[PROBLEM TO SOLVE]:
Repeat only the part that opens with the line containing "right hip: (405, 272, -6)" and closes with the line containing "left hip: (749, 402, -6)", substituting "kneecap" for every "knee" and changing nothing else.

[INFORMATION]:
○ ○ ○ ○ ○
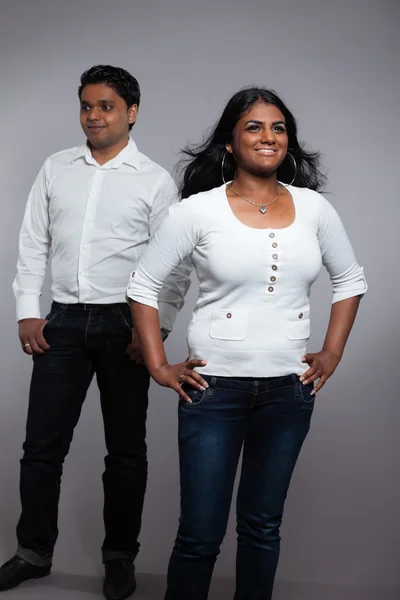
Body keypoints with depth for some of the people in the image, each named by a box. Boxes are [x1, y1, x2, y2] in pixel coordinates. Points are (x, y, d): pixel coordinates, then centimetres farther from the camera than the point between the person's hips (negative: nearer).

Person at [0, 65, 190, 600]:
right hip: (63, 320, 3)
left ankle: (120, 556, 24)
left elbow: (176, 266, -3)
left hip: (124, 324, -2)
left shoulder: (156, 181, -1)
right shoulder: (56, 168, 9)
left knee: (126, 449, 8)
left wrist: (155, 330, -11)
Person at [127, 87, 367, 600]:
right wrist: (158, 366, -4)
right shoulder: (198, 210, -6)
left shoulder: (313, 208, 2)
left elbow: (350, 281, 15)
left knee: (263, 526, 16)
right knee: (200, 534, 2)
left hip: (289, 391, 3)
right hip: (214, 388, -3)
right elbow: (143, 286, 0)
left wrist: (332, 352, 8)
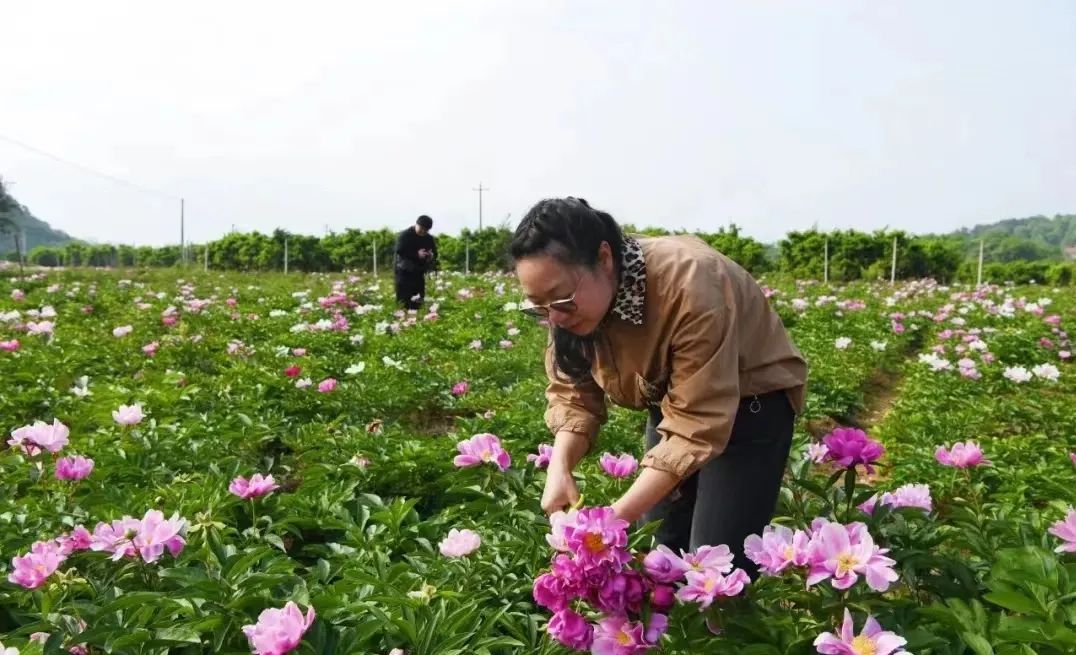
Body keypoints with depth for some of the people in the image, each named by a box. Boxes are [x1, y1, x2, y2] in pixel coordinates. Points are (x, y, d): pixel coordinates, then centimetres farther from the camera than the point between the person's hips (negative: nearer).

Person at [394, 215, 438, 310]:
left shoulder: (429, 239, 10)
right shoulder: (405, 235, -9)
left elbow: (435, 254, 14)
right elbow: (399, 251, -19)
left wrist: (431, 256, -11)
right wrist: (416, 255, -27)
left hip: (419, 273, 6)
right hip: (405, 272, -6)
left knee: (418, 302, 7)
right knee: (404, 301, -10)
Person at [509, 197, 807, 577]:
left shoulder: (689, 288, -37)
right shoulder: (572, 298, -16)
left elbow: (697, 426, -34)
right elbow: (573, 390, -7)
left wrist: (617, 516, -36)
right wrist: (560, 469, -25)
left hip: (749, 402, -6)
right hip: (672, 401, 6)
○ ○ ○ ○ ○
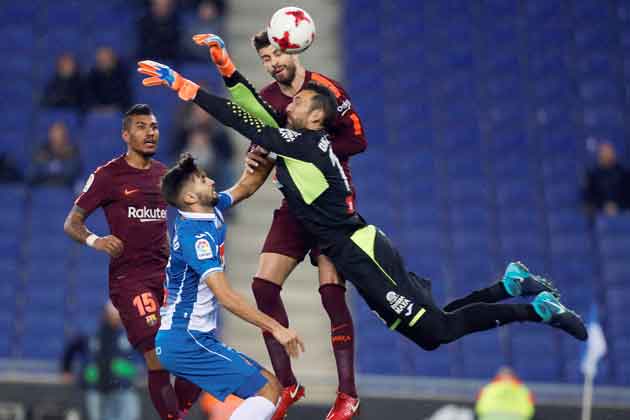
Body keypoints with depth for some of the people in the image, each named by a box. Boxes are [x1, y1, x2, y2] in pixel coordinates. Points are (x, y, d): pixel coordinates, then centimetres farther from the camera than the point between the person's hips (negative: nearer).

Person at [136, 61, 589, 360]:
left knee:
○ ○ ○ ○ ○
[YOUR SOLUTION]:
right hip: (405, 272, -6)
left kneecap: (418, 302, 7)
right kneecap: (404, 301, -10)
Person at [509, 197, 807, 577]:
left shoulder: (689, 288, -37)
right shoulder: (572, 298, -16)
left elbow: (697, 426, -34)
right elbow: (573, 390, -7)
left wrist: (617, 516, -36)
right wrist: (560, 469, -25)
left hip: (749, 402, -6)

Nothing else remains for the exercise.